[Work item] The pictures stay out; everything else in the entries below must be returned exactly.
===== Input for this task
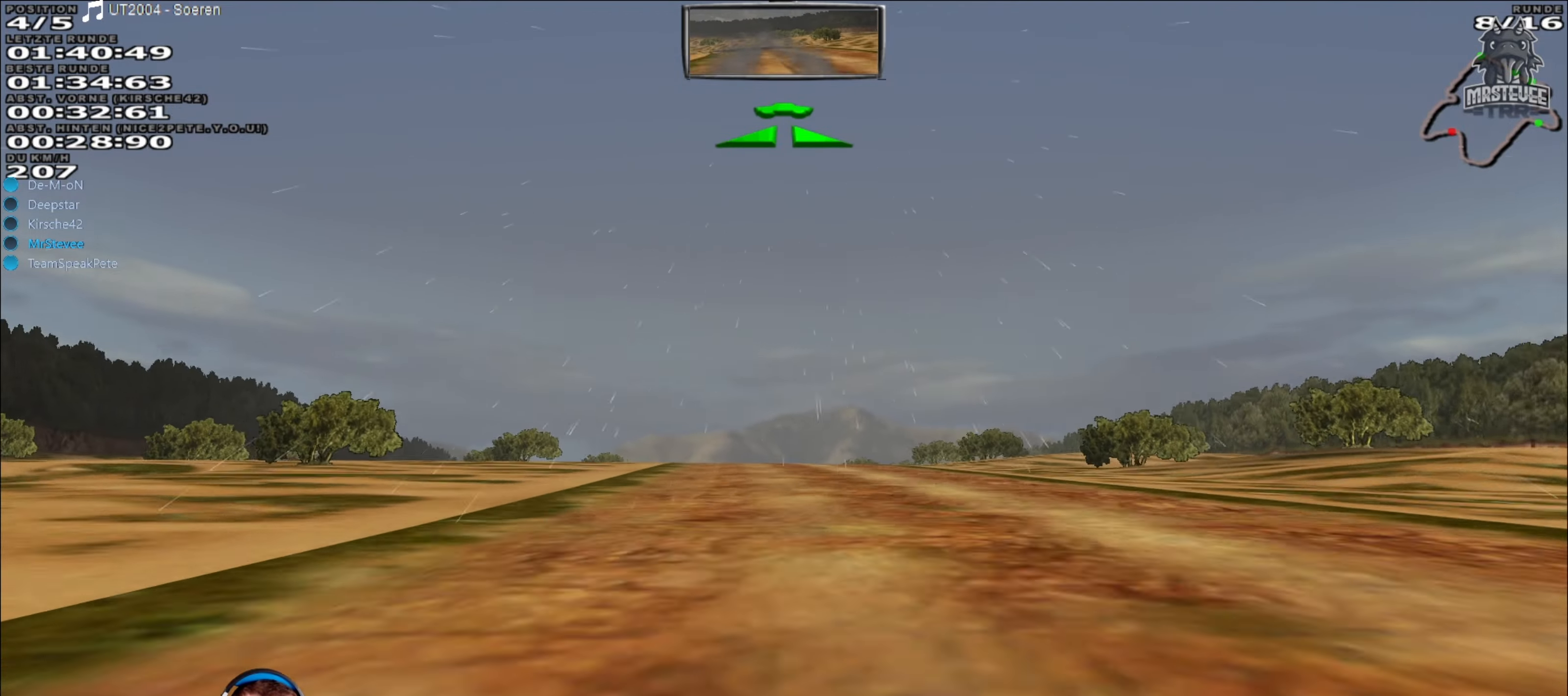
{"buttons": ["R2"], "left_stick": "center", "right_stick": "center", "events": []}
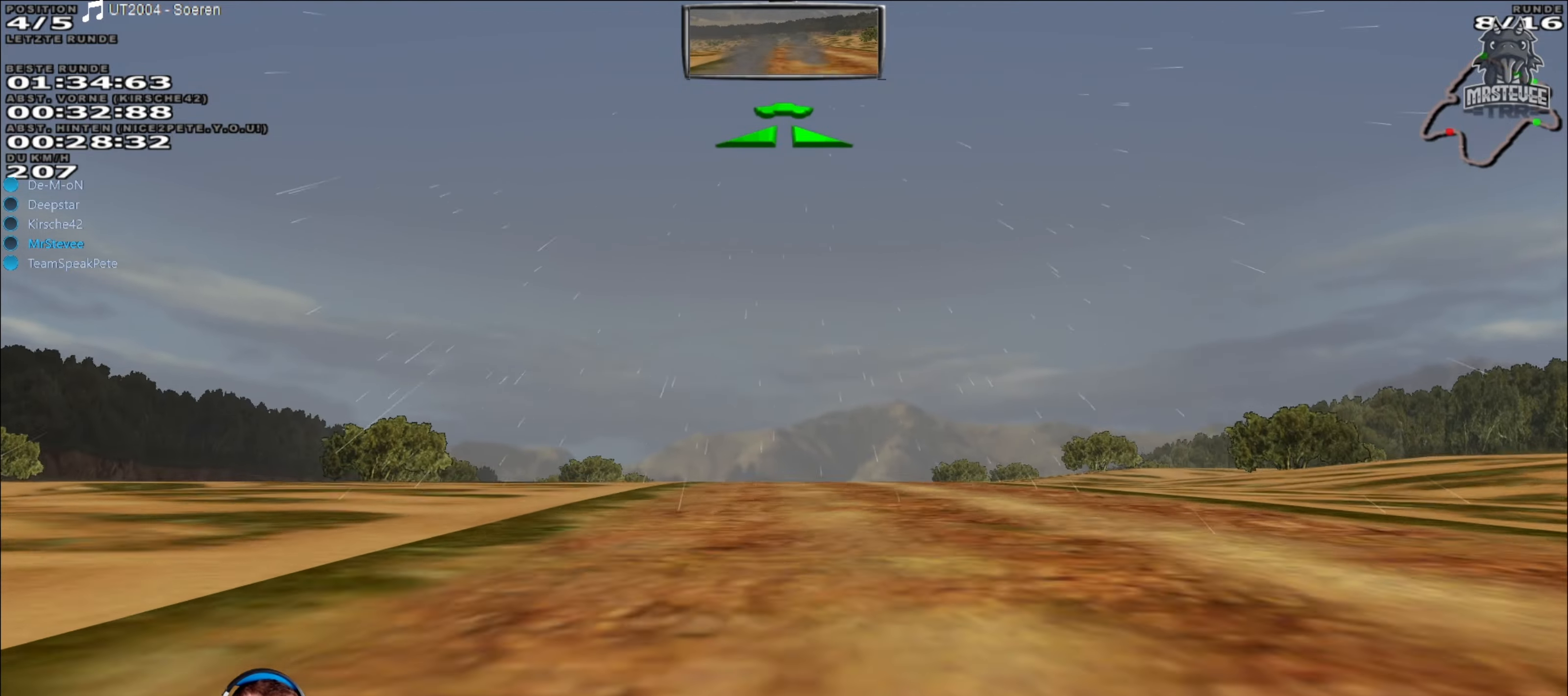
{"buttons": ["R2"], "left_stick": "center", "right_stick": "center", "events": []}
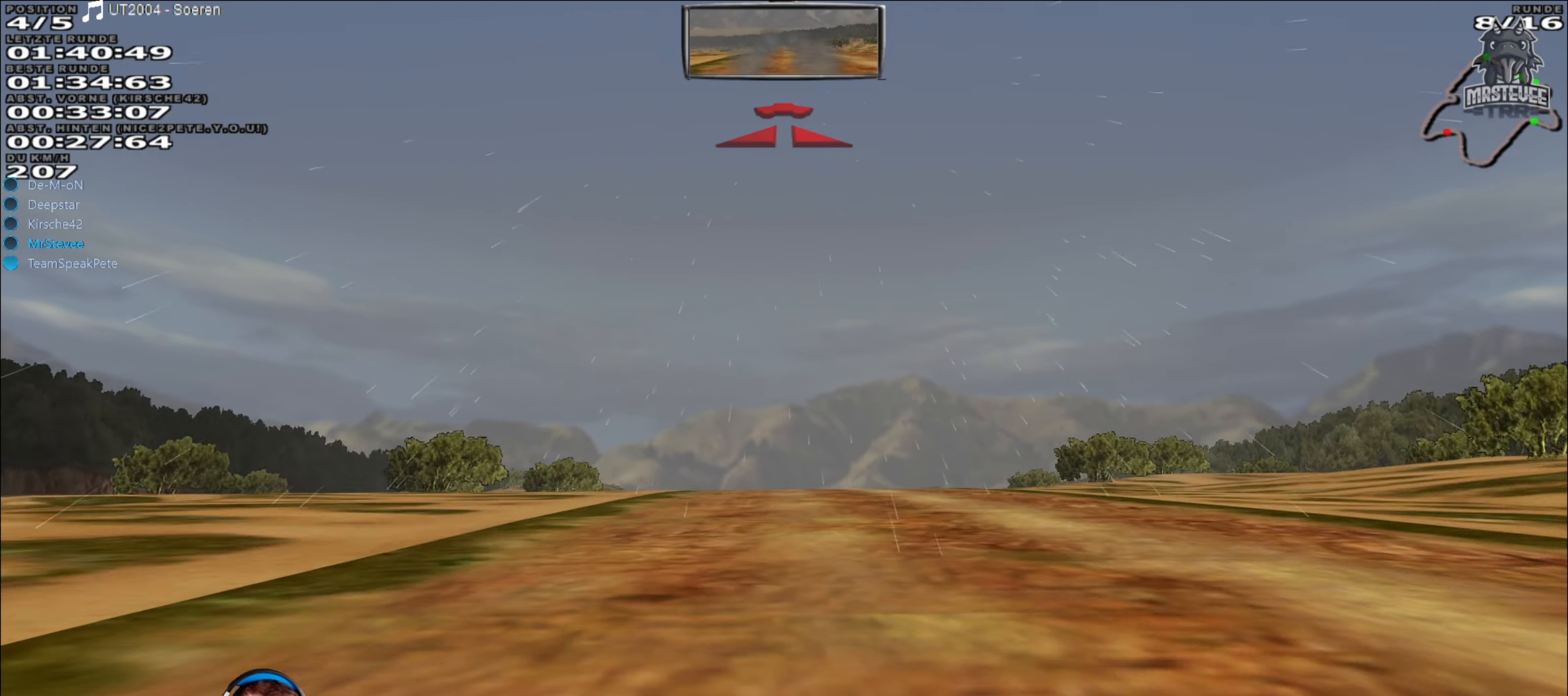
{"buttons": ["R2"], "left_stick": "center", "right_stick": "center", "events": []}
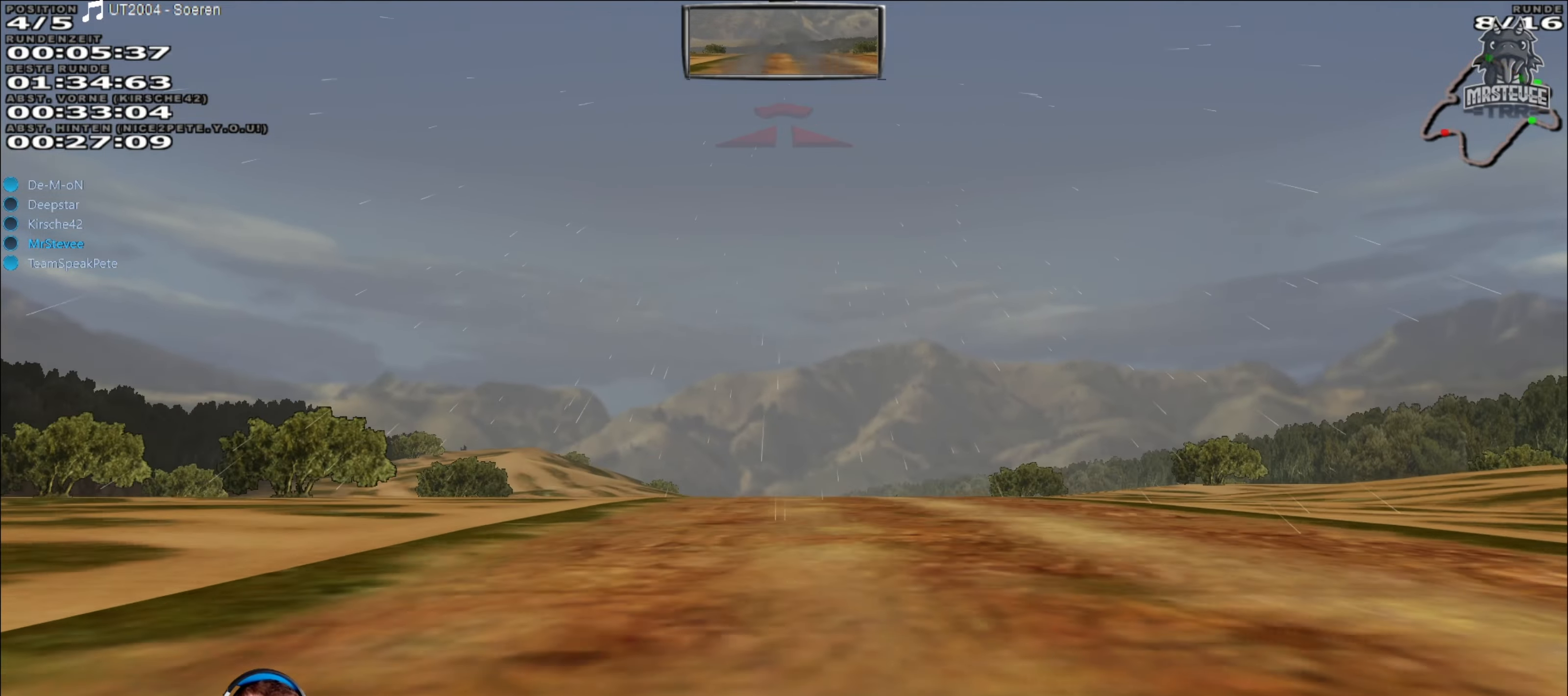
{"buttons": ["R2"], "left_stick": "center", "right_stick": "center", "events": []}
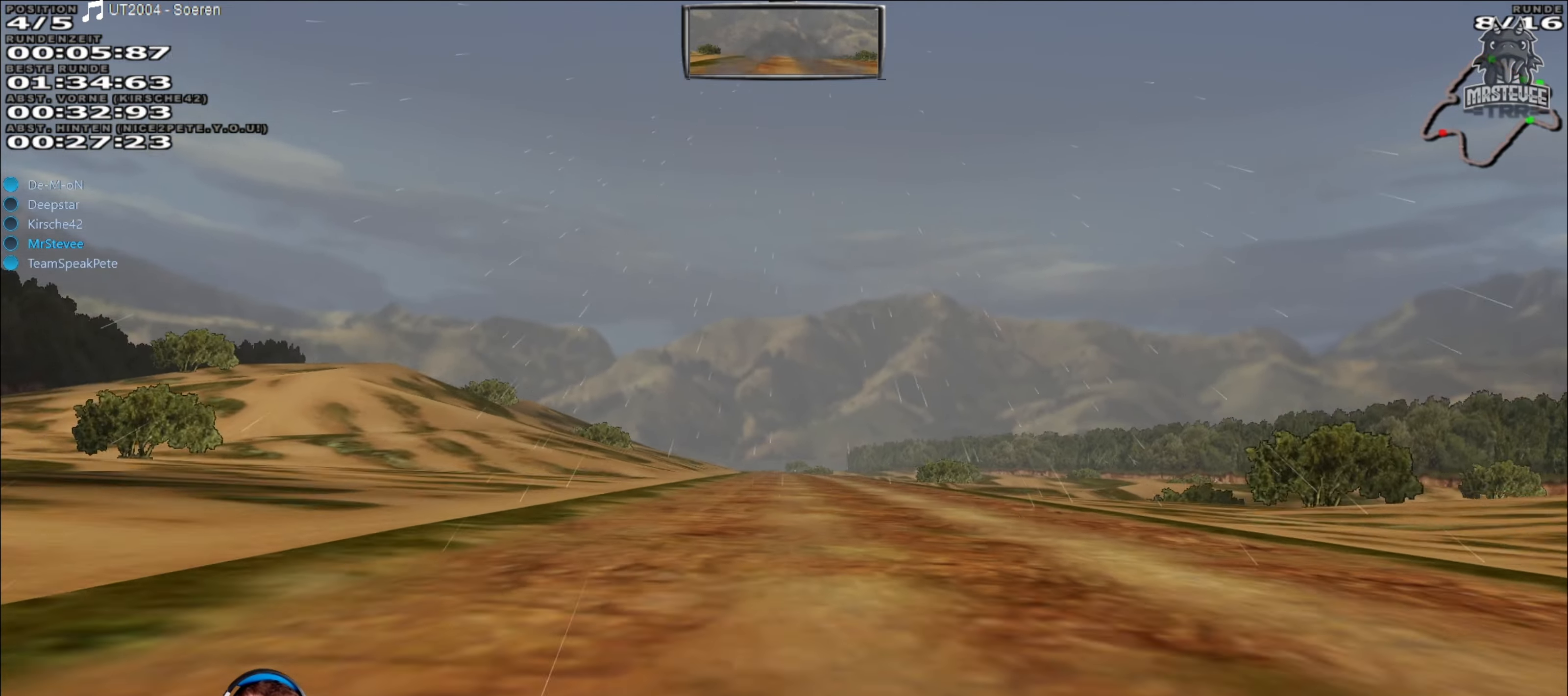
{"buttons": ["R2"], "left_stick": "center", "right_stick": "center", "events": []}
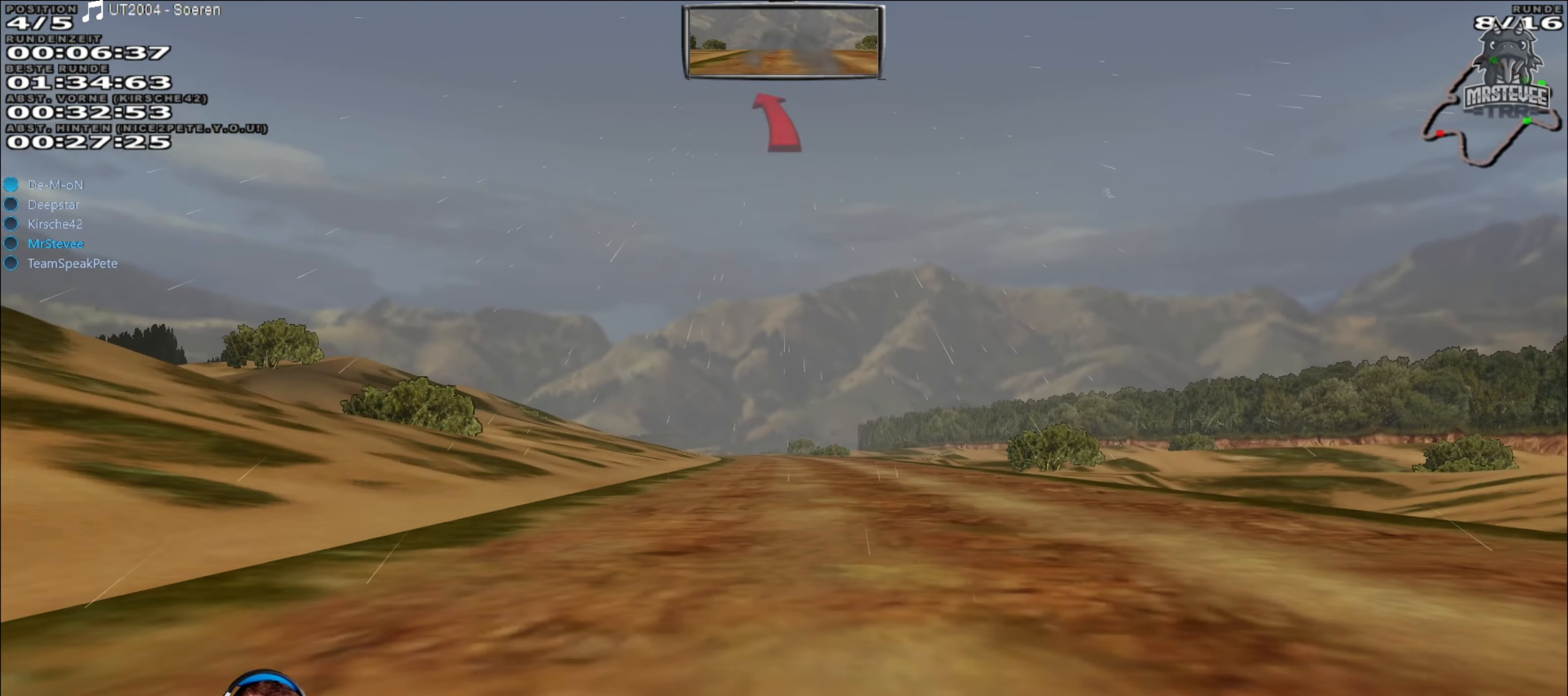
{"buttons": ["R2"], "left_stick": "center", "right_stick": "center", "events": [[34, "left_stick", "right"], [84, "left_stick", "center"]]}
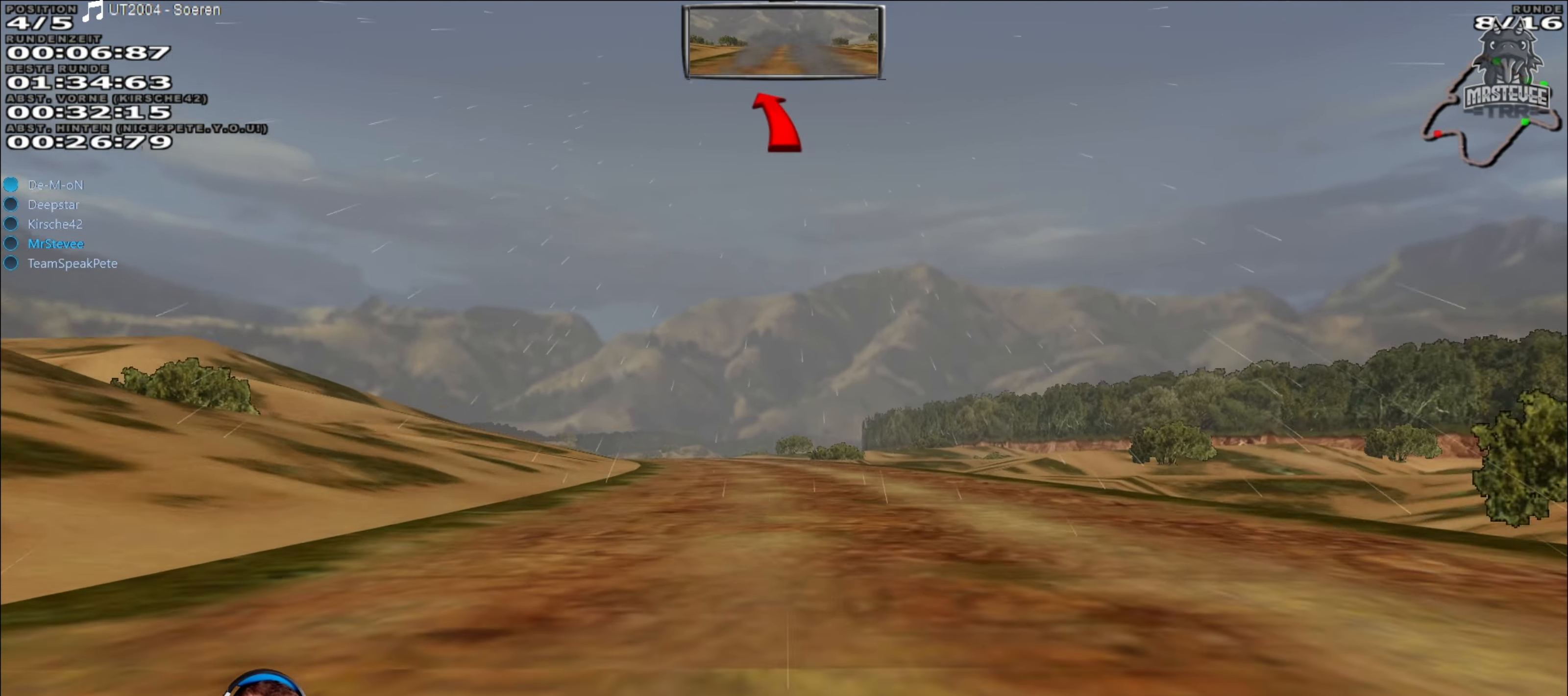
{"buttons": ["R2"], "left_stick": "center", "right_stick": "center", "events": [[117, "left_stick", "left"], [267, "left_stick", "center"]]}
==========
[Output]
{"buttons": ["R2"], "left_stick": "center", "right_stick": "center", "events": []}
{"buttons": ["R2"], "left_stick": "center", "right_stick": "center", "events": []}
{"buttons": ["R2"], "left_stick": "center", "right_stick": "center", "events": []}
{"buttons": ["R2"], "left_stick": "center", "right_stick": "center", "events": []}
{"buttons": ["R2"], "left_stick": "center", "right_stick": "center", "events": []}
{"buttons": ["R2"], "left_stick": "center", "right_stick": "center", "events": [[34, "left_stick", "right"], [84, "left_stick", "center"]]}
{"buttons": ["R2"], "left_stick": "center", "right_stick": "center", "events": [[117, "left_stick", "left"], [267, "left_stick", "center"]]}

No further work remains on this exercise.